A cada cerdo su San Martín

     Maldito refrán español, efectivamente a nadie le cabe la duda de que a cada cerdo le llega su San Martin que es exactamente la fecha de las matanzas en los pueblos. En fin cualquier comparación es odiosa, en este caso toca pasar factura y ajustar cuentas en Comafe, y a los que la han dirigido los últimos años.

    Yo siempre me he sorprendido de la inercia económica de la cooperativa, cualquier otra empresa en otro sector ya habría sucumbido, quizá también debido a la lentitud de nuestro mercado, el caso es que la cooperativa se mantiene viva desde hace mas de 50 años, ha sobrevivido a muchas crisis, a muchos despropósitos personales, pero esta vez como no reaccionemos rápidamente la inercia puede resultar cara, muy cara, tan cara que no merezca la pena alimentarla.

    Me da envidia de los socios que están en una cooperativa que se dedica a dar servicio a sus socios, que los socios resultan ser eje de todos los servicios que da la cooperativa, sin inventos, sin aventuras, sin riesgos absurdos, repercutiendo todos los recursos de la cooperativa a hacer que los socios ganen dinero en su negocio, bueno tal y como están las cosas habría que decir que sobrevivan en su negocio.

    Cuando somos capaces de homogeneizar un grupo de clientes son mas fáciles de dar los servicios que necesitamos, y por tanto los costos se reparten con mayor justicia. Todos tenemos las mismas necesidades, podrá variar la familia de productos, pero en el fondo todos los socios necesitamos los mismos servicios a precios competitivos, por eso estamos en la cooperativa. No estamos en Comafe para que unos señores utilicen nuestro capital para hacer ensayos empresariales, la función de la cooperativa no es eso, si quisiera invertir en acciones los haría en bolsa, compraría acciones de Amazon o de Ikea.

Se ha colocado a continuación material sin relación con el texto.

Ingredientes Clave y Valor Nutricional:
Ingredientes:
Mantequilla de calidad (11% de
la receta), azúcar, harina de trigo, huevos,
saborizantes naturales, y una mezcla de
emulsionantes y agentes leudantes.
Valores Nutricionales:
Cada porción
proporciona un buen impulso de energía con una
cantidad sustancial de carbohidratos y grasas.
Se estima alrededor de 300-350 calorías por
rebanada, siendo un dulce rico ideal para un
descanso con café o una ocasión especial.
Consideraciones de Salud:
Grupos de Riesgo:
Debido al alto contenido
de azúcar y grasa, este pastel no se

    Vamos a ser serios, ya que nos jugamos el porvenir, que por negro que parezca puede ser peor, espero que seamos capaces de manejar el barco en esta tormenta, y reine la cordura y redirijamos el rumbo hacia donde debió dirigirse la Cooperativa siempre: darle servicio al socio, y no a nuestros competidores. 

    Ha de empezar una nueva etapa en la vida de la cooperativa, realmente necesitamos un gestor que optimice el rendimiento de los recursos que tenemos, que baje los costos al máximo. Estamos en un momento de máxima competitividad, viviendo una recesión económica muy grave, no podemos permitirnos aventuras empresariales.

    No dejo de preguntarme como es posible, que tras el burofax ha recibido el Consejo Rector no han dimitido inmediatamente, y han convocado una asamblea de carácter urgente (en 15 dias), da que pensar que existen intereses personales en mantenerse en el cargo, o están siendo manipulados por alguien.

    Ahí queda eso.... Yo necesito una cooperativa para mantener mi negocio!